The Irrawaddy attempted to contact Police Lieutenant Colonel Zaw Zaw Nay Hein, chief of the Mrauk-U District police force, several times, but he did not pick up the phone.
Rakhine State government spokesman U Win Myint told The Irrawaddy he did not know about the case. The Irrawaddy was also unable to contact the state minister for border affairs and security, Colonel Min Than.
Myanmar military spokesman Major General Zaw Min Tun said at the Tatmadaw press conference on Nov. 27 in Naypyitaw that Tinma villagers could file complaints with the relevant departments in line in with law.
At a Tatmadaw press conference on Dec. 30, Maj-Gen Zaw Min Tun said relatives of the abductees, if they suspect the Tatmadaw, could talk to relevant command and battalions in the region and could file complaints if they have strong evidence.
“I am not saying the Tatmadaw did not make arrests. We have known nothing about the incident. There are places where the villagers can file complaints with strong evidence. They can file complaints freely with those places,” said the military spokesman.
Director U Aung Myo Min of the Gender Equality Network said he understands that the MNHRC faces certain difficulties when conducting investigations during COVID-19, but the commission should find ways and means with full responsibility and accountability to establish the truth, because this case was not an ordinary human rights violation.

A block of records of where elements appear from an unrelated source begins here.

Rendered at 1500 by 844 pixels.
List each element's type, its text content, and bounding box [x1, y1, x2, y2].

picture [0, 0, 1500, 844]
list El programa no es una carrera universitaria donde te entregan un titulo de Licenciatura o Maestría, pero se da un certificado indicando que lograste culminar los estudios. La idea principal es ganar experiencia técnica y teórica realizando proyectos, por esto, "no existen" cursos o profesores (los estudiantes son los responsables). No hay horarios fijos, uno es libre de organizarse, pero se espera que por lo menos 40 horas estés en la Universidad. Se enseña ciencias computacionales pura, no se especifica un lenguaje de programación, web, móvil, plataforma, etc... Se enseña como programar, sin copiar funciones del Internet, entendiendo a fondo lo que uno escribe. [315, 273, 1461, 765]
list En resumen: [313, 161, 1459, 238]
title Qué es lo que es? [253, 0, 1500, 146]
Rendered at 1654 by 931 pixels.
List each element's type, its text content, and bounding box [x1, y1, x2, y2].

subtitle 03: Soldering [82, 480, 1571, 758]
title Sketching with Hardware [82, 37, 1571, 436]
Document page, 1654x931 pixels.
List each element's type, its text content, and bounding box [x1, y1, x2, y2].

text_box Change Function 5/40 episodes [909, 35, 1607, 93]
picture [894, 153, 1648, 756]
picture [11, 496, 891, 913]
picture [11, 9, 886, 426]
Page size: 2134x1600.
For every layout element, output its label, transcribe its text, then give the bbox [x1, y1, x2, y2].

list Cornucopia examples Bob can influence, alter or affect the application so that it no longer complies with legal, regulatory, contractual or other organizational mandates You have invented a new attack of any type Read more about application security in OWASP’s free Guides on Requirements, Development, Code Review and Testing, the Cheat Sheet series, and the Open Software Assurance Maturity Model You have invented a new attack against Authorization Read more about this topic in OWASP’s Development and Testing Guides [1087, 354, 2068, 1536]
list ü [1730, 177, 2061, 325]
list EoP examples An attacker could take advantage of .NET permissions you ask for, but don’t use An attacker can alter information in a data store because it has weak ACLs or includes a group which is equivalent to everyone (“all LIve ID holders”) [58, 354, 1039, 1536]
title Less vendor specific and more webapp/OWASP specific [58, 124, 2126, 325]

“The commission should make an investigation anyway. Submitting a report to the government is not enough. It also has a responsibility to provide input from legal and human rights perspectives about what actions must be taken in response,” he said.
Relatives hope that abductees are safe and will be able to return soon.
“We have filed complaints with all the departments possible. But we still don’t have any information about my husband and other villagers. I have children to care for and have no source of income. I hope my husband is released soon,” Daw Moe Hnin Nwe, wife of one of the detainees, told The Irrawaddy.